Here are some other questions whose answers cannot be found by asking:

“Hey Mr. Rich Person, will you leave the state if we raise your taxes?”

“Hey Mr. Business Owner, will you bring jobs back to this state if we lower your taxes?”

“Hey Mr. Bond Rater, will you leave our state bond rating alone if we let an independent agency default on its bonds?”

Incalculable damage has been done to our state by people who imagine that the way to answer questions such as these is simply to ask them directly and take the answers at face value. (Typically by people who will then call me naive.)
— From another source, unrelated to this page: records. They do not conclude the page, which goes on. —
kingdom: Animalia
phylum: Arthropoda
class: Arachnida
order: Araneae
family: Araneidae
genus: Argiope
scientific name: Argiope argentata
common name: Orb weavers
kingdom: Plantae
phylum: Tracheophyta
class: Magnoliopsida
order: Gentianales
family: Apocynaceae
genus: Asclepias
The public nature of Speaker Mattiello’s trip, and the people he intends to visit and to hear imply that what is going on here is not actually a fact-finding trip, but Kabuki theatre, the beginnings of political cover for making the unpopular decision to give in to the threats and repay the bonds. If true, this is unfortunate. Perhaps we can only hope that somehow weak knees will ward off the tax-cut fever that I hear is infecting the back rooms of the House this past month.